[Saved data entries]
****************

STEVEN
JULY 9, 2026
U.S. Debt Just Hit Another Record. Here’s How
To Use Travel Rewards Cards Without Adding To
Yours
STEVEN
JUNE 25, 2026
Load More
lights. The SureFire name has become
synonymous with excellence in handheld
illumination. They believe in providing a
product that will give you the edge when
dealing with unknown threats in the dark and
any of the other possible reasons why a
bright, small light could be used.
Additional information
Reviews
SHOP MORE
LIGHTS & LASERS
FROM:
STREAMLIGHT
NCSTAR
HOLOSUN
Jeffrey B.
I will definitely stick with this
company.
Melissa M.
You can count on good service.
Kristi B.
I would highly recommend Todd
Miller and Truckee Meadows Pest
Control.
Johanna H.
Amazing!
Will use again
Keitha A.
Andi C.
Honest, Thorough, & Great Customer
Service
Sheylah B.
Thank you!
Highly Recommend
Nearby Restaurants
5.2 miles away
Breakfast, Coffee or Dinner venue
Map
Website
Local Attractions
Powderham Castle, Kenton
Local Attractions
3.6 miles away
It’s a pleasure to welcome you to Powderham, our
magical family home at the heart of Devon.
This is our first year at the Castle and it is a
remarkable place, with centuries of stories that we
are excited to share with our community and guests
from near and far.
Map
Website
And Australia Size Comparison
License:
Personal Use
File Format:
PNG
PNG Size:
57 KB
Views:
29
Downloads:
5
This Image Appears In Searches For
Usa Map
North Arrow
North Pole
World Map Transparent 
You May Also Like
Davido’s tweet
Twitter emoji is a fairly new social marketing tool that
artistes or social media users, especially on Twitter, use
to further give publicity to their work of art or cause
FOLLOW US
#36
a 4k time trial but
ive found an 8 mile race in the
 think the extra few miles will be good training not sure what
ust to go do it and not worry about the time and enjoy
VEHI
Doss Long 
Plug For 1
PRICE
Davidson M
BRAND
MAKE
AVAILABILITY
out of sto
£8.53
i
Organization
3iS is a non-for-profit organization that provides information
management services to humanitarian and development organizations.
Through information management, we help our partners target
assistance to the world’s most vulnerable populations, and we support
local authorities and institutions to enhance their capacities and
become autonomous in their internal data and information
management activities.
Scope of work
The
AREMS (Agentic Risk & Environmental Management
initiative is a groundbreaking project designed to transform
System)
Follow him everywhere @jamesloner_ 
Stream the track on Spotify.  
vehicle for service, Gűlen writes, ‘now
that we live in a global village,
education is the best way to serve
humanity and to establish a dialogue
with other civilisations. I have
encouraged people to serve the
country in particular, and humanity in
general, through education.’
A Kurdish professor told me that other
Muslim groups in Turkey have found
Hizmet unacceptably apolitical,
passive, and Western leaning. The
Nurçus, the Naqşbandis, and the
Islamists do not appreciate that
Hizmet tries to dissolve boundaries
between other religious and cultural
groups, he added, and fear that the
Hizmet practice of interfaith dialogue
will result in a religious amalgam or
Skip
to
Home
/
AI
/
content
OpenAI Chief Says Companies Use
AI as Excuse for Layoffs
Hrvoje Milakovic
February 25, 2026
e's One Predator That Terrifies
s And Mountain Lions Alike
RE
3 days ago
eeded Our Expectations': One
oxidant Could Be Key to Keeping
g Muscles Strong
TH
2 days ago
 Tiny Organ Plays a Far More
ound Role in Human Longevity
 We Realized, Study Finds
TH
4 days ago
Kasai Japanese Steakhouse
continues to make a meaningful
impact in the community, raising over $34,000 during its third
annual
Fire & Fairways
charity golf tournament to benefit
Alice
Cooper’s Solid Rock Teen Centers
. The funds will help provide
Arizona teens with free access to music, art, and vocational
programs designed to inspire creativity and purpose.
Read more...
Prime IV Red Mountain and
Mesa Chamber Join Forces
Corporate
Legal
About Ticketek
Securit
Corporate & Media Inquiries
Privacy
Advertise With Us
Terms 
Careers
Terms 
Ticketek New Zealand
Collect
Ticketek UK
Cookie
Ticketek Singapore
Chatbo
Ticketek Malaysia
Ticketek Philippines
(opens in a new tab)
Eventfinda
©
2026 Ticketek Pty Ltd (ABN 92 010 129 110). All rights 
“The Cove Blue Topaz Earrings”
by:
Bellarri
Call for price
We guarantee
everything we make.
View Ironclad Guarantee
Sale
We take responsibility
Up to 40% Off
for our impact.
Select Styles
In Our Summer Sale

****************

▶ What is being asked: Update the listing above by changing every "Local Attractions" to "Nearby Sights", leaving everything else as it is.

▶ Final answer:
STEVEN
JULY 9, 2026
U.S. Debt Just Hit Another Record. Here’s How
To Use Travel Rewards Cards Without Adding To
Yours
STEVEN
JUNE 25, 2026
Load More
lights. The SureFire name has become
synonymous with excellence in handheld
illumination. They believe in providing a
product that will give you the edge when
dealing with unknown threats in the dark and
any of the other possible reasons why a
bright, small light could be used.
Additional information
Reviews
SHOP MORE
LIGHTS & LASERS
FROM:
STREAMLIGHT
NCSTAR
HOLOSUN
Jeffrey B.
I will definitely stick with this
company.
Melissa M.
You can count on good service.
Kristi B.
I would highly recommend Todd
Miller and Truckee Meadows Pest
Control.
Johanna H.
Amazing!
Will use again
Keitha A.
Andi C.
Honest, Thorough, & Great Customer
Service
Sheylah B.
Thank you!
Highly Recommend
Nearby Restaurants
5.2 miles away
Breakfast, Coffee or Dinner venue
Map
Website
Nearby Sights
Powderham Castle, Kenton
Nearby Sights
3.6 miles away
It’s a pleasure to welcome you to Powderham, our
magical family home at the heart of Devon.
This is our first year at the Castle and it is a
remarkable place, with centuries of stories that we
are excited to share with our community and guests
from near and far.
Map
Website
And Australia Size Comparison
License:
Personal Use
File Format:
PNG
PNG Size:
57 KB
Views:
29
Downloads:
5
This Image Appears In Searches For
Usa Map
North Arrow
North Pole
World Map Transparent 
You May Also Like
Davido’s tweet
Twitter emoji is a fairly new social marketing tool that
artistes or social media users, especially on Twitter, use
to further give publicity to their work of art or cause
FOLLOW US
#36
a 4k time trial but
ive found an 8 mile race in the
 think the extra few miles will be good training not sure what
ust to go do it and not worry about the time and enjoy
VEHI
Doss Long 
Plug For 1
PRICE
Davidson M
BRAND
MAKE
AVAILABILITY
out of sto
£8.53
i
Organization
3iS is a non-for-profit organization that provides information
management services to humanitarian and development organizations.
Through information management, we help our partners target
assistance to the world’s most vulnerable populations, and we support
local authorities and institutions to enhance their capacities and
become autonomous in their internal data and information
management activities.
Scope of work
The
AREMS (Agentic Risk & Environmental Management
initiative is a groundbreaking project designed to transform
System)
Follow him everywhere @jamesloner_ 
Stream the track on Spotify.  
vehicle for service, Gűlen writes, ‘now
that we live in a global village,
education is the best way to serve
humanity and to establish a dialogue
with other civilisations. I have
encouraged people to serve the
country in particular, and humanity in
general, through education.’
A Kurdish professor told me that other
Muslim groups in Turkey have found
Hizmet unacceptably apolitical,
passive, and Western leaning. The
Nurçus, the Naqşbandis, and the
Islamists do not appreciate that
Hizmet tries to dissolve boundaries
between other religious and cultural
groups, he added, and fear that the
Hizmet practice of interfaith dialogue
will result in a religious amalgam or
Skip
to
Home
/
AI
/
content
OpenAI Chief Says Companies Use
AI as Excuse for Layoffs
Hrvoje Milakovic
February 25, 2026
e's One Predator That Terrifies
s And Mountain Lions Alike
RE
3 days ago
eeded Our Expectations': One
oxidant Could Be Key to Keeping
g Muscles Strong
TH
2 days ago
 Tiny Organ Plays a Far More
ound Role in Human Longevity
 We Realized, Study Finds
TH
4 days ago
Kasai Japanese Steakhouse
continues to make a meaningful
impact in the community, raising over $34,000 during its third
annual
Fire & Fairways
charity golf tournament to benefit
Alice
Cooper’s Solid Rock Teen Centers
. The funds will help provide
Arizona teens with free access to music, art, and vocational
programs designed to inspire creativity and purpose.
Read more...
Prime IV Red Mountain and
Mesa Chamber Join Forces
Corporate
Legal
About Ticketek
Securit
Corporate & Media Inquiries
Privacy
Advertise With Us
Terms 
Careers
Terms 
Ticketek New Zealand
Collect
Ticketek UK
Cookie
Ticketek Singapore
Chatbo
Ticketek Malaysia
Ticketek Philippines
(opens in a new tab)
Eventfinda
©
2026 Ticketek Pty Ltd (ABN 92 010 129 110). All rights 
“The Cove Blue Topaz Earrings”
by:
Bellarri
Call for price
We guarantee
everything we make.
View Ironclad Guarantee
Sale
We take responsibility
Up to 40% Off
for our impact.
Select Styles
In Our Summer Sale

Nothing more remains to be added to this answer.